2017年3月21日23:10:45文字2017年3月21日23:10:45更多文字...... 。 2017年3月21日23:10:45更多文字2017年3月21日23:10:45更多文字消息：更多文字1更多文字2更多文字3更多文字4

2017年3月22日23:10:45文字2017年3月22日23:10:45更多文字...... 。 2017年3月23日23:10:45更多文字2017年3月23日23:10:45更多文字消息：更多文字1更多文字2更多文字3更多文字4

下面的代码在单独的列中提取单词“Message”之后的所有内容（更多text1，更多text2，更多text3，更多text4）。我想修改它以包含“消息”一词之前的日期。这是我的代码：

#Read data
m <- SReadLines("C:/user...", SkipNull=TRUE)

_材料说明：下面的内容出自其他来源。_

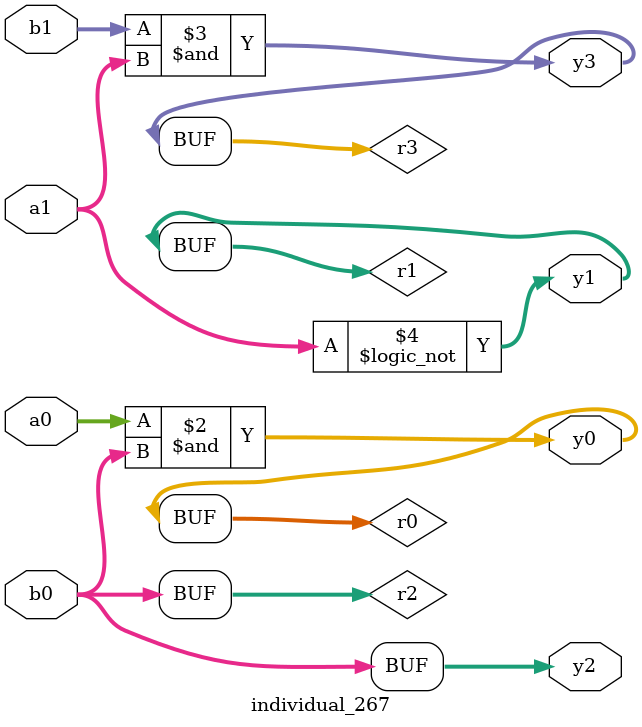
<source format=sv>
module individual_267(input logic [15:0] a1, input logic [15:0] a0, input logic [15:0] b1, input logic [15:0] b0, output logic [15:0] y3, output logic [15:0] y2, output logic [15:0] y1, output logic [15:0] y0);
logic [15:0] r0, r1, r2, r3; 
 always@(*) begin 
	 r0 = a0; r1 = a1; r2 = b0; r3 = b1; 
 	 r0  &=  b0 ;
 	 r3  &=  a1 ;
 	 r1 = ! a1 ;
 	 y3 = r3; y2 = r2; y1 = r1; y0 = r0; 
end
endmodule
</source>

#reomve special characters that might affect reading the data later:
m <- sapply(m, function(i) {
b <- gsub("\032"," ",i)
gsub("\t","",b)
})

#convert to one big character string
m <- paste(m, collapse="")

#since some entries expand on multiple lines, will replace the date
#(which prepend each piece of information in the file) with a carrot, 
#the replace     new line characters with blanks, then replace carrots 
#with new lines. At the end all texts will on one line:

date_pattern <- "\\[[0-9]{2}\\-[A-Z]{1}[a-z]{2}\\-[0-9]{4} [0-9]{2}:[0-9]{2}:[0-9]{2}"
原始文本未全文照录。